» What to produce: Quote every line of text in the data below word for word, leaving out the pictures.

□ □ □ □ □

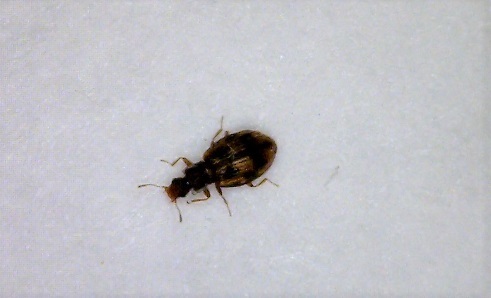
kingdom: Animalia
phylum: Arthropoda
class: Insecta
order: Coleoptera
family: Latridiidae
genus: Cartodere
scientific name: Cartodere bifasciata
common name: Plaster beetle
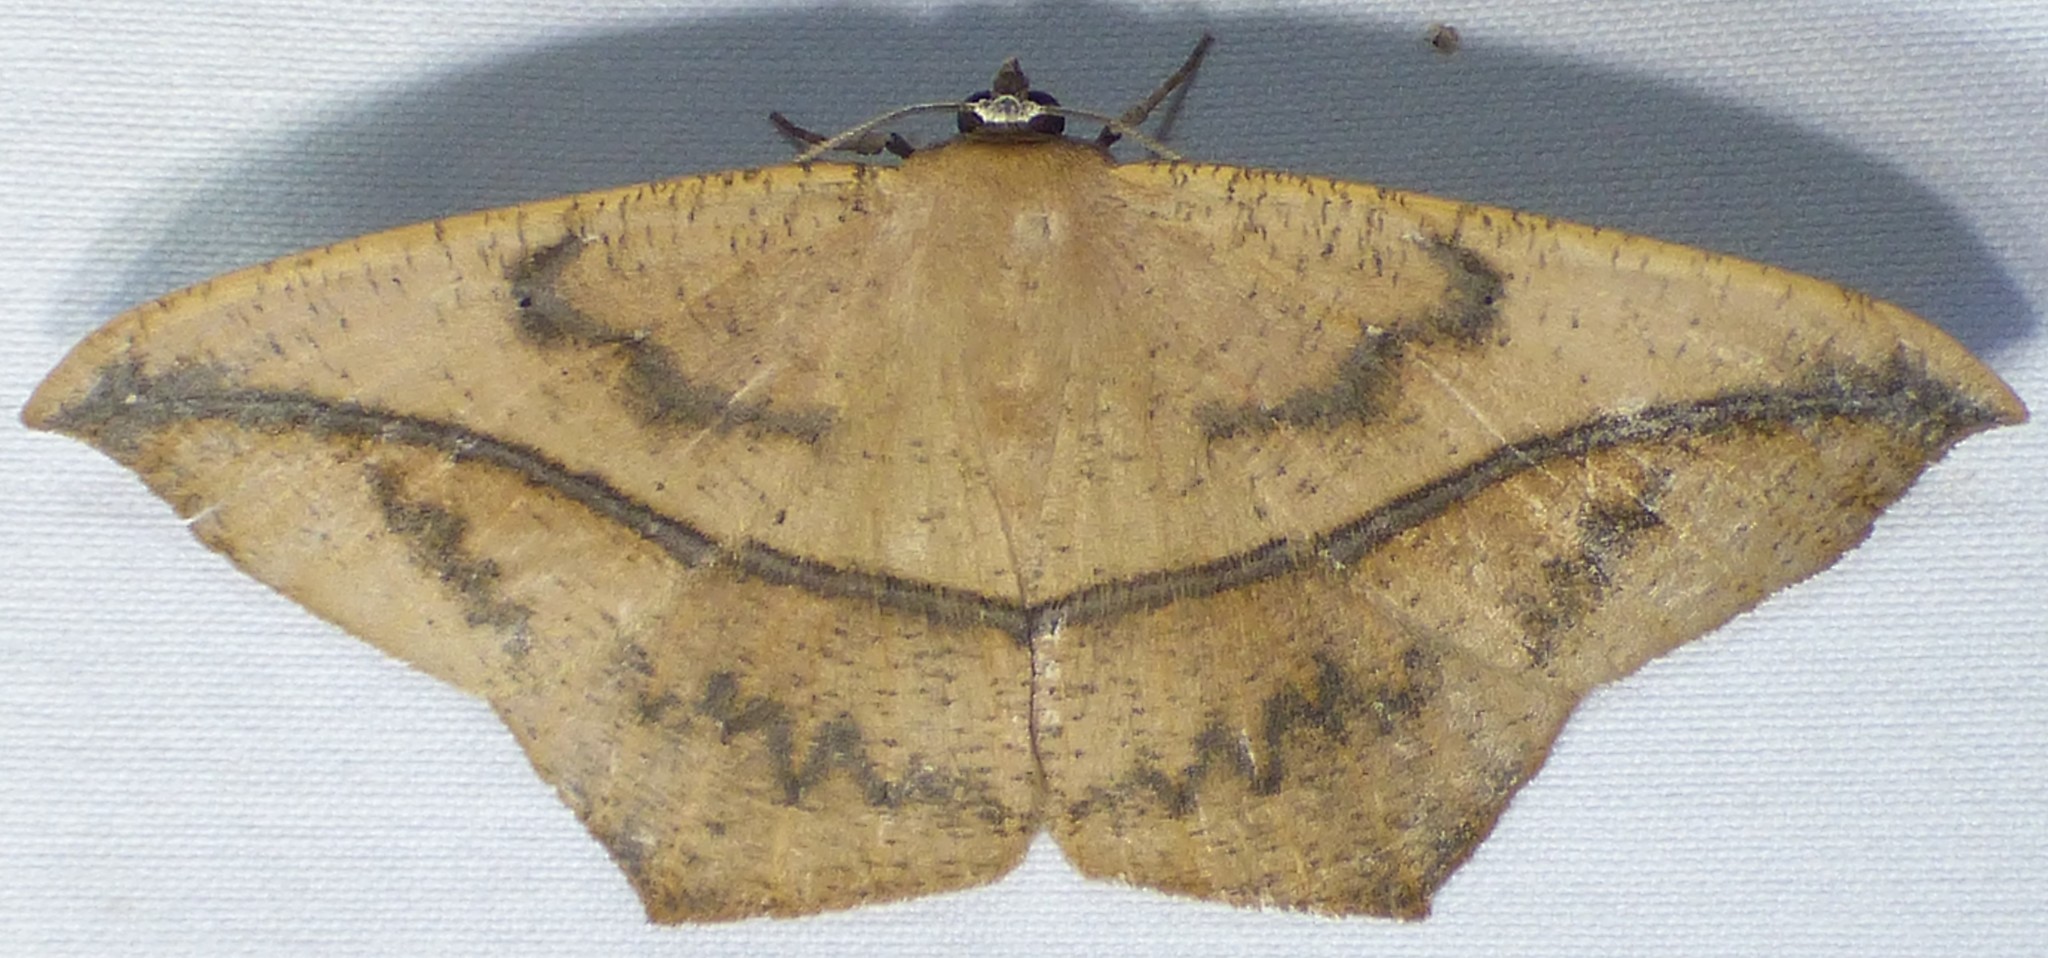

□ □ □ □ □

» Written solution:
kingdom: Animalia
phylum: Arthropoda
class: Insecta
order: Coleoptera
family: Latridiidae
genus: Cartodere
scientific name: Cartodere bifasciata
common name: Plaster beetle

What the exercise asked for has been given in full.